### Split Apply Combine

In this notebook, we will work by grouping data together using what Pandas refers to as split-apply-combine. This lines up as follows:

- Split: split the data by grouping them on a feature or few features
- Apply: apply a mathematical aggregation or add another feature to each group
- Combine: combine these groups back together into one dataset

We will be using US housing data from King County, Washington (country of Seattle) to do so.

In [None]:
import pandas as pd

In [None]:
%pylab inline

In [None]:
df = pd.read_csv('../data/kc_house_data.csv')

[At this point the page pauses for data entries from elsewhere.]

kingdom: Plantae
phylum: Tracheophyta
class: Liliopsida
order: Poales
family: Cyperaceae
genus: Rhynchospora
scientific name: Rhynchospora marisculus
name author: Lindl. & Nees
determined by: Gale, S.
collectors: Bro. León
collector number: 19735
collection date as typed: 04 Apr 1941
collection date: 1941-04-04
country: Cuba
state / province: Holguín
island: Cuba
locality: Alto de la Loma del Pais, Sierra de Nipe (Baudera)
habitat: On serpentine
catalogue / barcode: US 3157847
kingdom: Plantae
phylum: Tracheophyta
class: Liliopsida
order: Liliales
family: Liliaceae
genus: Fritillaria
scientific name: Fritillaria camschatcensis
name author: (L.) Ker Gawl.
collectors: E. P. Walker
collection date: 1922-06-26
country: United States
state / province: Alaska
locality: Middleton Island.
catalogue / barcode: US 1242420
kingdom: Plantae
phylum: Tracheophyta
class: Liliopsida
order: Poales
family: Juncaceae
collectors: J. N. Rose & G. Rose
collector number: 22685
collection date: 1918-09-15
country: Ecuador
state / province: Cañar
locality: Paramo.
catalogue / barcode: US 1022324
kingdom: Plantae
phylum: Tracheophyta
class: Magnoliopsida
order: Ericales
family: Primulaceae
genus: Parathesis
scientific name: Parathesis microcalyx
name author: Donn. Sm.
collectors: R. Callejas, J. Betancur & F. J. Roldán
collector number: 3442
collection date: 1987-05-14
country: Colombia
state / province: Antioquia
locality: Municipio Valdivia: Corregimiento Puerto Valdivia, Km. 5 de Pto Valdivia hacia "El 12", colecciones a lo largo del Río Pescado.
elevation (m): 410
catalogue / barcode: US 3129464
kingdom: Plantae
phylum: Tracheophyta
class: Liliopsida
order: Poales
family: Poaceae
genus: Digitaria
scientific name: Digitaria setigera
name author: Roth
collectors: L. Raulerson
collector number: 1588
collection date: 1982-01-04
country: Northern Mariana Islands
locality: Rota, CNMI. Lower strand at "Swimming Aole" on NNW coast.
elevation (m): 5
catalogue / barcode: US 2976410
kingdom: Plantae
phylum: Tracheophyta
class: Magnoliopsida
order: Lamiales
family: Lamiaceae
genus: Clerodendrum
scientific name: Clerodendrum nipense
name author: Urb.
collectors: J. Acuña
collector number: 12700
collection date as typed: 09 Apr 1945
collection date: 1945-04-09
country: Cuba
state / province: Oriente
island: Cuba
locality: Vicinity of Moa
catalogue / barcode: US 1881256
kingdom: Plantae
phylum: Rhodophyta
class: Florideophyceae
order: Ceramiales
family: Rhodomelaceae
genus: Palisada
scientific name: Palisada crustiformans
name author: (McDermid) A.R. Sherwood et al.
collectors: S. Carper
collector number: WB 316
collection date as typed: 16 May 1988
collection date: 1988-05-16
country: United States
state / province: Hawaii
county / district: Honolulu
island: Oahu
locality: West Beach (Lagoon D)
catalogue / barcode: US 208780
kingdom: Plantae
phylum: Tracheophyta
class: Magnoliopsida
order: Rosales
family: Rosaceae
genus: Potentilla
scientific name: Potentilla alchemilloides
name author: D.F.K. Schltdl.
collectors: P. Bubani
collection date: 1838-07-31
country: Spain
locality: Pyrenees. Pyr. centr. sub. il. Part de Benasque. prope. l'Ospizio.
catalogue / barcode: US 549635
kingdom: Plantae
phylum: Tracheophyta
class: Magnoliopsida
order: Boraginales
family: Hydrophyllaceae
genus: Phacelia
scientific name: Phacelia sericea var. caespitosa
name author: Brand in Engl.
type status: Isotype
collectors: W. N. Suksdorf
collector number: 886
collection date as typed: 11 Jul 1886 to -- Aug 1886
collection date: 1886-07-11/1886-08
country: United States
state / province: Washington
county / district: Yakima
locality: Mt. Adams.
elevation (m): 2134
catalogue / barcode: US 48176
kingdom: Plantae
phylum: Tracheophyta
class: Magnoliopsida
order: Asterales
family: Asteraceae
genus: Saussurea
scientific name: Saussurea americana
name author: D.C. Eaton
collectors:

### Let's check our data and see if we have any cleanup

In [None]:
df.head()

In [None]:
df = df.set_index('id')

In [None]:
df.head()

In [None]:
df.dtypes

### Let's group by condition first, and see if we can use it to find any patterns

In [None]:
df['condition'].value_counts()

In [None]:
df.groupby('condition')

In [None]:
for group, items in df.groupby('condition'):
    print(group)
    print(items.head())

In [None]:
grped = df.groupby('condition')

In [None]:
grped['price']

In [None]:
grped['price'].mean()

In [None]:
grped['price'].median()

In [None]:
grped['price'].max() - grped['price'].min()

In [None]:
grped['price'].hist(xrot=70, alpha=0.5)

## So now we know we have some serious outliers! For our purposes, let's remove them.

In [None]:
df.price.describe()

In [None]:
q1 = df.price.quantile(0.25)
q3 = df.price.quantile(0.75)

In [None]:
print('first quartile:', q1)
print('third quartile:', q3)

In [None]:
iqr = q3 - q1

In [None]:
iqr

### Outlier via IQR from module two

- lower limit = q1 - 1.5 * iqr
- upper limit = q3 + 1.5 * iqr

In [None]:
df.query('(@q1 - 1.5 * @iqr) <= price <= (@q3 + 1.5 * @iqr)')

In [None]:
new_df = df.query('(@q1 - 1.5 * @iqr) <= price <= (@q3 + 1.5 * @iqr)')

In [None]:
new_df.price.hist()

### Now our data looks much more manageable in terms of finding groups that affect price. How many rows did we remove? What do they look like?

In [None]:
df.shape

In [None]:
df.shape[0] - new_df.shape[0]

In [None]:
df[~df.index.isin(new_df.index)]

In [None]:
df[~df.index.isin(new_df.index)]['price'].max()

### Okay, so can we see now if condition affects price?

In [None]:
grped = new_df.groupby('condition')

In [None]:
grped.price.hist(alpha=0.5)

### Hmmm...
When we look at the above histogram, we don't  see obvious and extreme differences between groups. There are a few groups that are more evenly distributed and some that skew more to the lower end, but it doesn't look like a good predictor on price or that the groups have obvious different prices.

In [None]:
grped = new_df.groupby('bedrooms')

In [None]:
grped.indices.keys()

In [None]:
grped.price.hist(stacked=True, alpha=0.2)

### This also doesn't appear to show a massive change, perhaps we can use corr to find some good potential features...

In [None]:
new_df.corr()['price']

## I notice that the grade looks like it might be correlated with the price! let's have a look

In [None]:
grped = new_df.groupby('grade')

In [None]:
grped.price.hist(stacked=True, alpha=0.2)

In [None]:
grped.price.mean()

In [None]:
grped.price.median()

### Looks good, let's add an aggregation back to the table. This way we can see houses that stand out (much higher or lower cost than their group), as well as those that are more typical

In [None]:
new_df.head()

In [None]:
new_df.groupby('grade').price.transform('median')

In [None]:
new_df['grade_median'] = new_df.groupby('grade').price.transform('median')

In [None]:
new_df.groupby('grade').price.transform(lambda price: np.percentile(price, q=25))

In [None]:
new_df['grade_1q'] = new_df.groupby('grade').price.transform(
    lambda price: np.percentile(price, q=25))

In [None]:
new_df[new_df.price < new_df.grade_1q]

### Exercise: can you add the data for each grade's third quartile with regards to price? How many rows have a price above their grade's third quartile?

In [None]:
# add code here

In [None]:
%load ../solutions/04_quantile.py